In the records below, find the line containing "root of tail: (464, 267)" and the line containing "left back paw: (756, 284)"; please repeat exactly the lines from one to the other, both included, and nothing more.
________________________
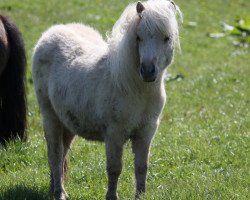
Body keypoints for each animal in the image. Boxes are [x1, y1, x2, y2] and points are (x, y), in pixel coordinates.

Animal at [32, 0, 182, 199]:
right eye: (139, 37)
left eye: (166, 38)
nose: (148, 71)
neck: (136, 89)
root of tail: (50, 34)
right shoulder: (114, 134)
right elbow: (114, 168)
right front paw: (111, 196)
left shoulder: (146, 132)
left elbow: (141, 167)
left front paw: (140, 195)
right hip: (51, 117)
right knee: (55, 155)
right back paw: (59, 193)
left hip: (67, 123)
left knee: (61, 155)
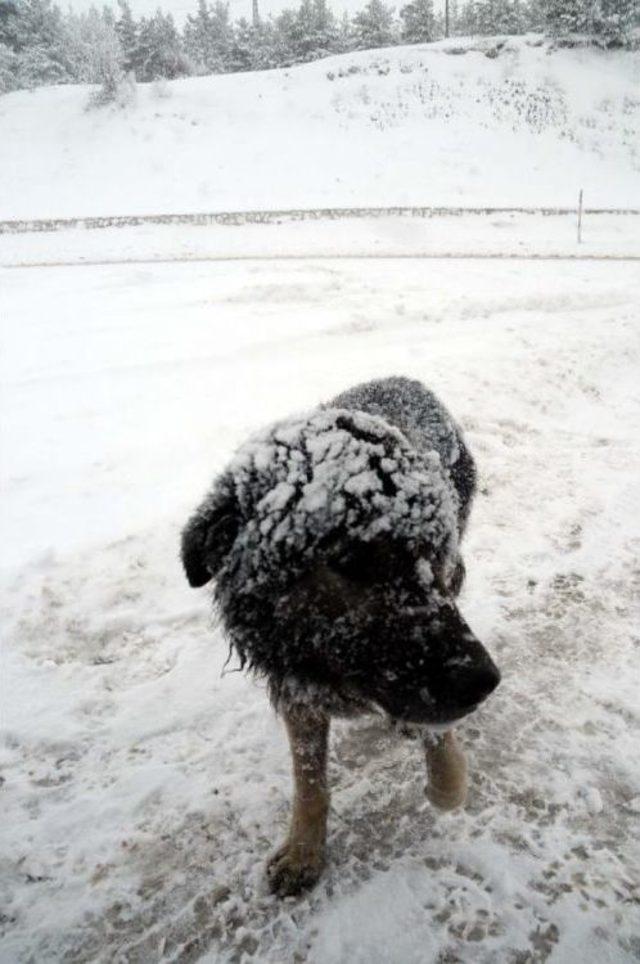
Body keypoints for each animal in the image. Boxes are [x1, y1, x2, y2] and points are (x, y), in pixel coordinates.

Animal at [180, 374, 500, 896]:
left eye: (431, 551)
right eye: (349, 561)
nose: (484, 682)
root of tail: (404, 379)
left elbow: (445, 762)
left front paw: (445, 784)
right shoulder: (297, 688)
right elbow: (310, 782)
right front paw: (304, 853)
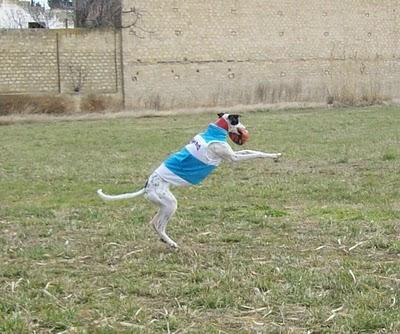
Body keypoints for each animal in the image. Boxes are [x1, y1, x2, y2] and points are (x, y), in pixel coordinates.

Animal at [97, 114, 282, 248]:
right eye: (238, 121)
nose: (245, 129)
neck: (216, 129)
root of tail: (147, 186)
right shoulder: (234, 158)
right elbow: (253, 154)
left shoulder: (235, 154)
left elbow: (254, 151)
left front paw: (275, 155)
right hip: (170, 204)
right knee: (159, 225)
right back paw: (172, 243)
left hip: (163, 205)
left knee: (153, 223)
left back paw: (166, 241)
________________________
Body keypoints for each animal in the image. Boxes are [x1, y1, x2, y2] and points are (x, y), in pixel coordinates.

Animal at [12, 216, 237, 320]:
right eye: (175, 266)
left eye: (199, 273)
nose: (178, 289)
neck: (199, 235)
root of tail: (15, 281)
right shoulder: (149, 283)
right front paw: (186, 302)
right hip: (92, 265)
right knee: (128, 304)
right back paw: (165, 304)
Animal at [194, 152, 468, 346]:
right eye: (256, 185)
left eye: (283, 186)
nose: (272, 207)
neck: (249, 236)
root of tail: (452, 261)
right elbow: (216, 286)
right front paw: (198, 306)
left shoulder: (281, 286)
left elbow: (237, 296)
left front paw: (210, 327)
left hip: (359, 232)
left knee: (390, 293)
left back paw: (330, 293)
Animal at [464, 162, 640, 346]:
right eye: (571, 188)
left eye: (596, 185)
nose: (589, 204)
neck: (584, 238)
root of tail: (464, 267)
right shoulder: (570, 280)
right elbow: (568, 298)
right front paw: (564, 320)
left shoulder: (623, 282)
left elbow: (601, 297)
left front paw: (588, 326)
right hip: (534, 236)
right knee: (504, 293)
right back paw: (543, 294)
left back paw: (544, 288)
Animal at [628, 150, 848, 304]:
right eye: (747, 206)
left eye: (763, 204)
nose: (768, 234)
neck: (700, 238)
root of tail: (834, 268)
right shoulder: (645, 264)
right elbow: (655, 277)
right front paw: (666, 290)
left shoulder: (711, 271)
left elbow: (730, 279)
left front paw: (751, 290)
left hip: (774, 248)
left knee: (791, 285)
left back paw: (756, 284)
________________________
# [Exercise solution]
root of tail: (464, 267)
right shoulder: (570, 280)
right elbow: (568, 298)
right front paw: (564, 320)
left shoulder: (623, 282)
left elbow: (601, 297)
left front paw: (588, 326)
right hip: (534, 236)
right knee: (504, 293)
right back paw: (543, 294)
left back paw: (544, 288)
Animal at [628, 150, 848, 304]:
right eye: (747, 206)
left eye: (763, 204)
nose: (768, 234)
neck: (700, 238)
root of tail: (834, 268)
right shoulder: (645, 264)
right elbow: (655, 277)
right front paw: (666, 290)
left shoulder: (711, 271)
left elbow: (730, 279)
left front paw: (751, 290)
left hip: (774, 248)
left knee: (791, 285)
left back paw: (756, 284)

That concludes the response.